(INFORMATION SUPPLIED)
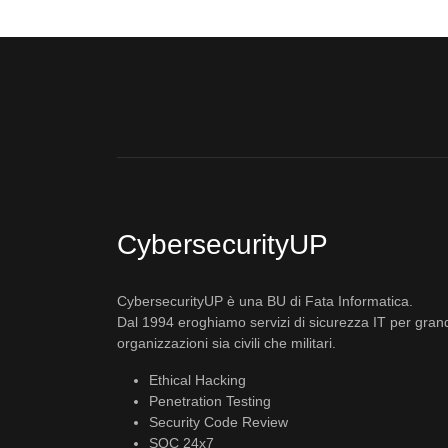
CybersecurityUP
CybersecurityUP è una BU di Fata Informatica.
Dal 1994 eroghiamo servizi di sicurezza IT per gran
organizzazioni sia civili che militari.
Ethical Hacking
Penetration Testing
Security Code Review
SOC 24x7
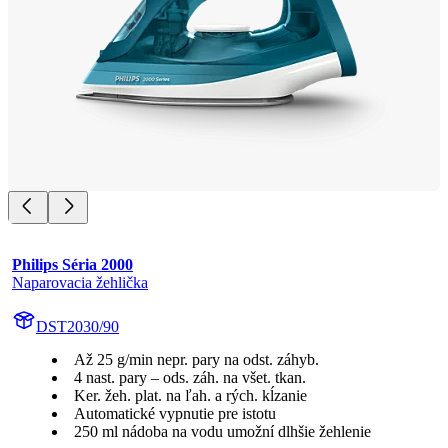
Philips Séria 2000
Naparovacia žehlička
DST2030/90
Až 25 g/min nepr. pary na odst. záhyb.
4 nast. pary – ods. záh. na všet. tkan.
Ker. žeh. plat. na ľah. a rých. kĺzanie
Automatické vypnutie pre istotu
250 ml nádoba na vodu umožní dlhšie žehlenie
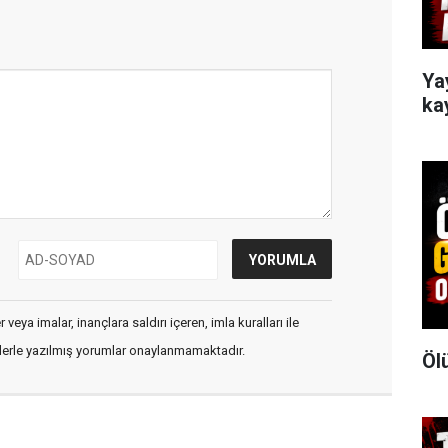
Ya
ka
veya imalar, inançlara saldırı içeren, imla kuralları ile
flerle yazılmış yorumlar onaylanmamaktadır.
Öl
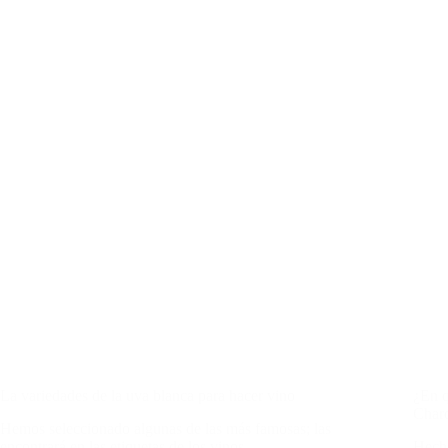
La variedades de la uva blanca para hacer vino
¿En q
Char
Hemos seleccionado algunas de las más famosas; las
encontrará en las etiquetas de los vinos…
Hecho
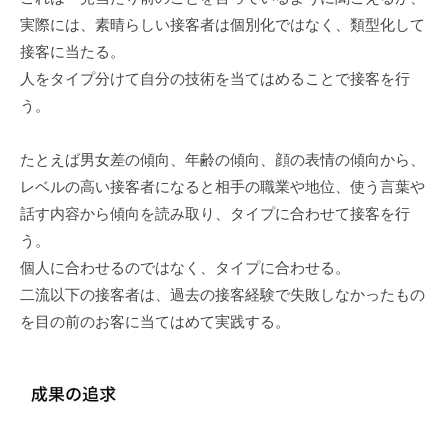
実際には、素晴らしい接客者は個別化ではなく、類型化して
接客に当たる。
人をタイプ分けて自分の技術を当てはめることで接客を行
う。
たとえば男女差の傾向、年齢の傾向、顔の表情の傾向から、
レベルの高い接客者になると相手の職業や地位、使う言葉や
話す内容から傾向を読み取り、タイプに合わせて接客を行
う。
個人に合わせるのではなく、タイプに合わせる。
二流以下の接客者は、過去の接客経験で失敗しなかったもの
を目の前のお客に当てはめて実践する。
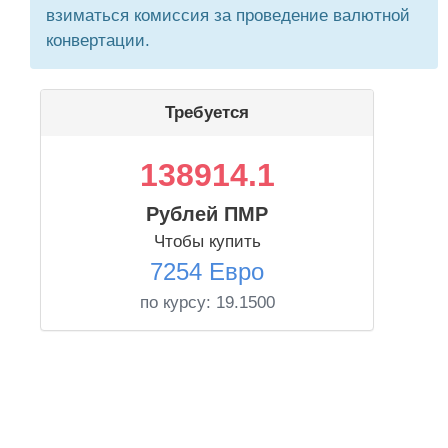
взиматься комиссия за проведение валютной
конвертации.
Требуется
138914.1
Рублей ПМР
Чтобы купить
7254 Евро
по курсу:
19.1500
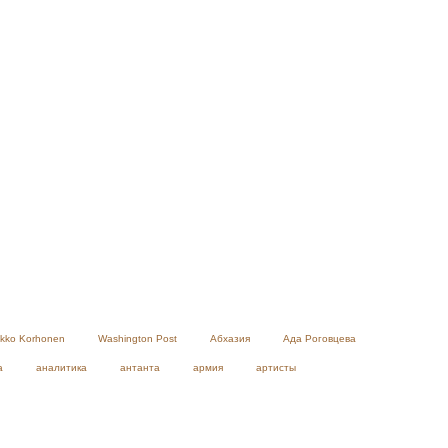
ikko Korhonen
Washington Post
Абхазия
Ада Роговцева
а
аналитика
антанта
армия
артисты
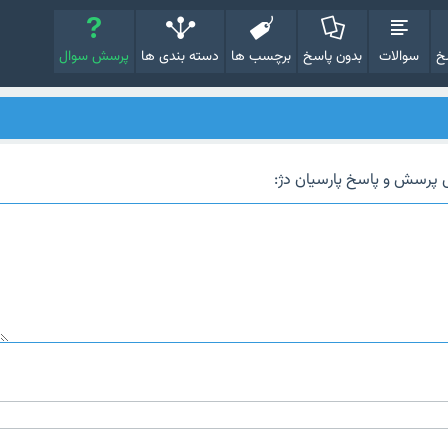
خ
سوالات
بدون پاسخ
برچسب ها
دسته بندی ها
پرسش سوال
 پرسش و پاسخ پارسیان دژ:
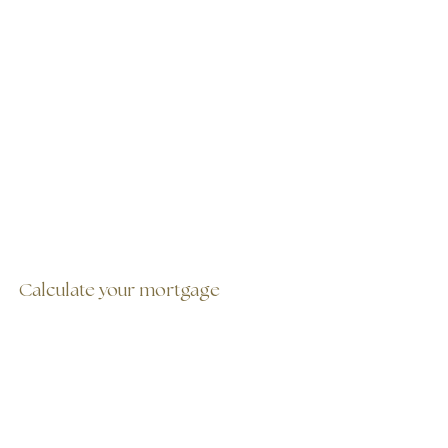
Calculate your mortgage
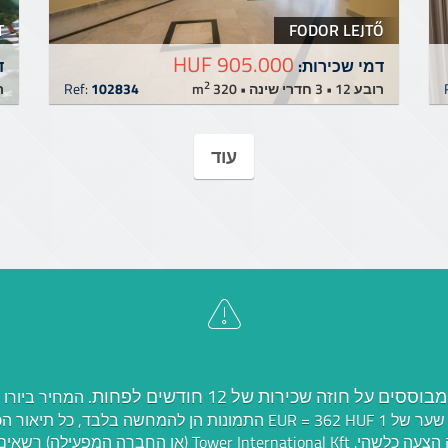
T
FODOR LEJTŐ
905.000 HUF
דמי שכירות:
ד
2
רובע 12 • 3 חדרי שינה • 320 m
102834
Ref:
רובע
עוד
ם על חוזה שכירות של 12 חודשים לפחות.
המחיר ביורו
והוא מחושב לפי שער של 1 EUR = 362 HUF התמונות הן להמחשה בלבד, 
לזמינות, אינו מהווה הצעה כלשהי. Tower International Kft (או 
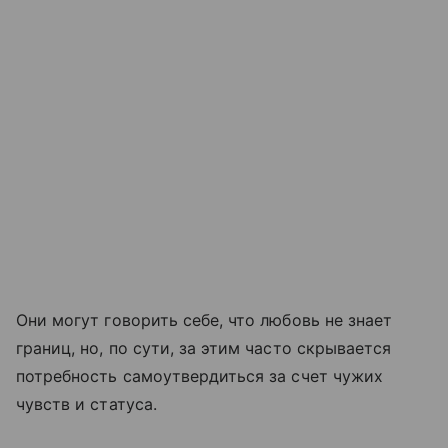
Они могут говорить себе, что любовь не знает
границ, но, по сути, за этим часто скрывается
потребность самоутвердиться за счет чужих
чувств и статуса.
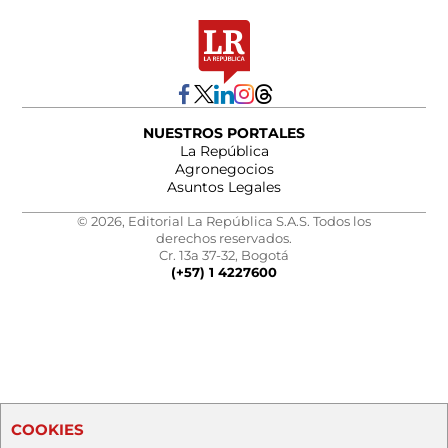
NUESTROS PORTALES
La República
Agronegocios
Asuntos Legales
© 2026, Editorial La República S.A.S. Todos los
derechos reservados.
Cr. 13a 37-32, Bogotá
(+57) 1 4227600
COOKIES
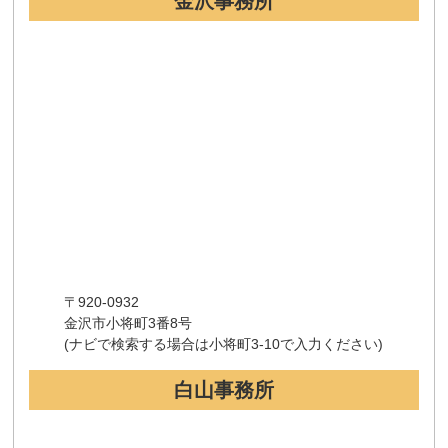
金沢事務所
〒920-0932
金沢市小将町3番8号
(ナビで検索する場合は小将町3-10で入力ください)
白山事務所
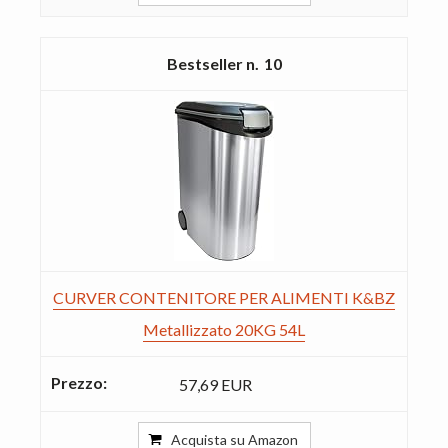
10
CURVER CONTENITORE PER ALIMENTI K&BZ
Metallizzato 20KG 54L
57,69 EUR
Acquista su Amazon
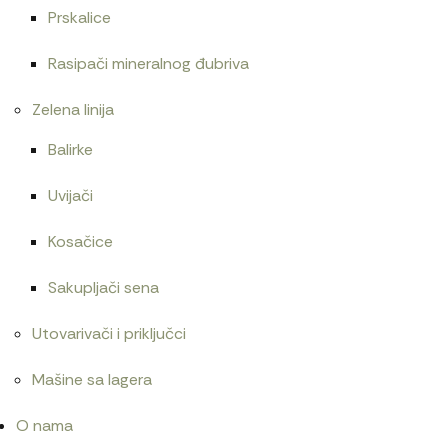
Prskalice
Rasipači mineralnog đubriva
Zelena linija
Balirke
Uvijači
Kosačice
Sakupljači sena
Utovarivači i priključci
Mašine sa lagera
O nama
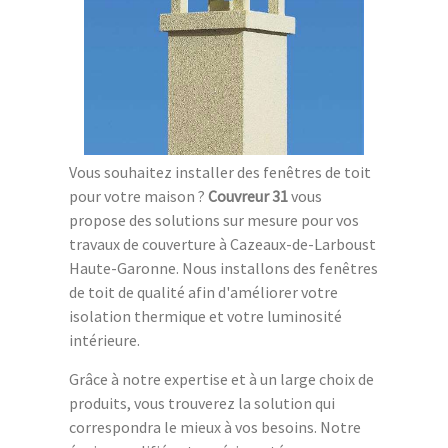
Vous souhaitez installer des fenêtres de toit
pour votre maison ?
Couvreur 31
vous
propose des solutions sur mesure pour vos
travaux de couverture à Cazeaux-de-Larboust
Haute-Garonne. Nous installons des fenêtres
de toit de qualité afin d'améliorer votre
isolation thermique et votre luminosité
intérieure.
Grâce à notre expertise et à un large choix de
produits, vous trouverez la solution qui
correspondra le mieux à vos besoins. Notre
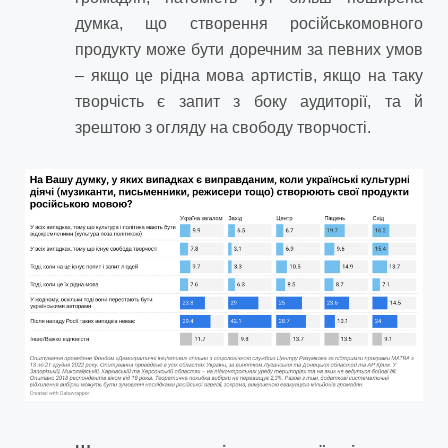
думка, що створення російськомовного
продукту може бути доречним за певних умов
– якщо це рідна мова артистів, якщо на таку
творчість є запит з боку аудиторії, та й
зрештою з огляду на свободу творчості.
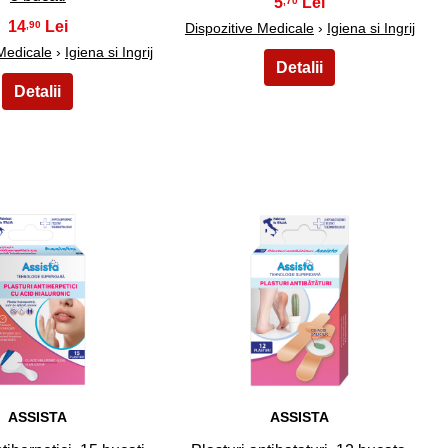
5
,70
14
,90
Dispozitive Medicale
›
Igiena si Ingrij
 Medicale
›
Igiena si Ingrij
24
25
ASSISTA
ASSISTA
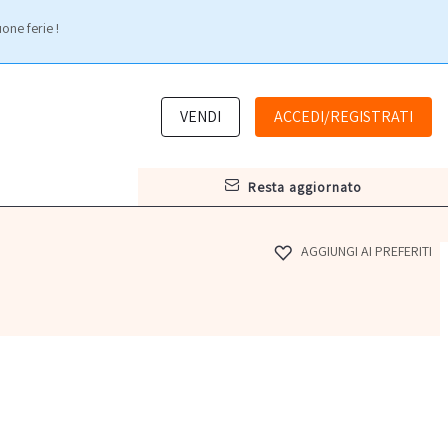
one ferie !
VENDI
ACCEDI/REGISTRATI
resta aggiornato
AGGIUNGI AI PREFERITI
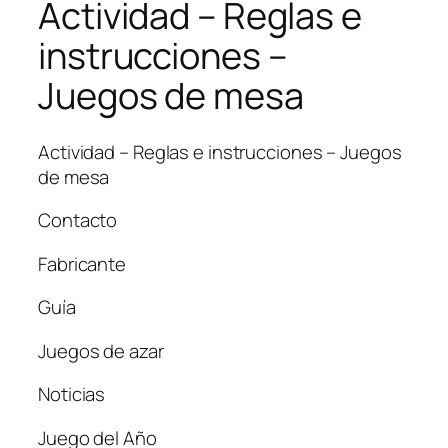
Actividad – Reglas e
instrucciones –
Juegos de mesa
Actividad – Reglas e instrucciones – Juegos
de mesa
Contacto
Fabricante
Guía
Juegos de azar
Noticias
Juego del Año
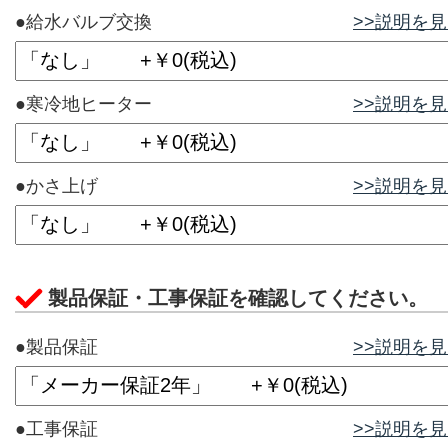
●給水バルブ交換
>>説明を
●寒冷地ヒーター
>>説明を
●かさ上げ
>>説明を
製品保証・工事保証を確認してください。
●製品保証
>>説明を
●工事保証
>>説明を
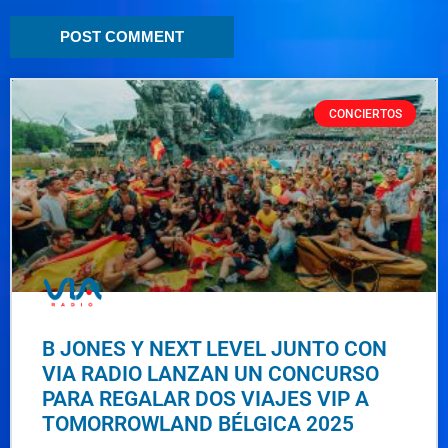
CONCIERTOS
B JONES Y NEXT LEVEL JUNTO CON
VIA RADIO LANZAN UN CONCURSO
PARA REGALAR DOS VIAJES VIP A
TOMORROWLAND BÉLGICA 2025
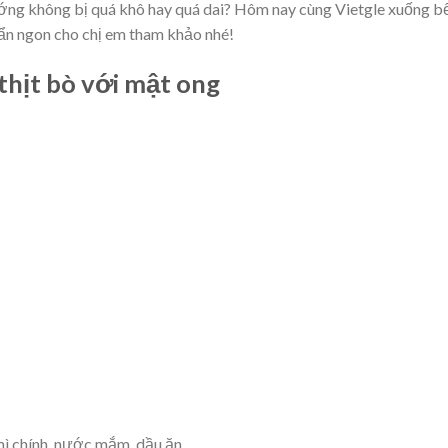
ướng không bị quá khô hay quá dai? Hôm nay cùng Vietgle xuống b
ẩn ngon cho chị em tham khảo nhé!
thịt bò với mật ong
 mì chính, nước mắm, dầu ăn.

(DIRECTIVE)
Set down, exactly as they stand above, the lines starting with the line with "Haute-Garonne. Nous installons des fenêtres" and going on through the line with "produits, vous trouverez la solution qui", and no others.

(OUTPUT OF THE EXERCISE)
Haute-Garonne. Nous installons des fenêtres
de toit de qualité afin d'améliorer votre
isolation thermique et votre luminosité
intérieure.
Grâce à notre expertise et à un large choix de
produits, vous trouverez la solution qui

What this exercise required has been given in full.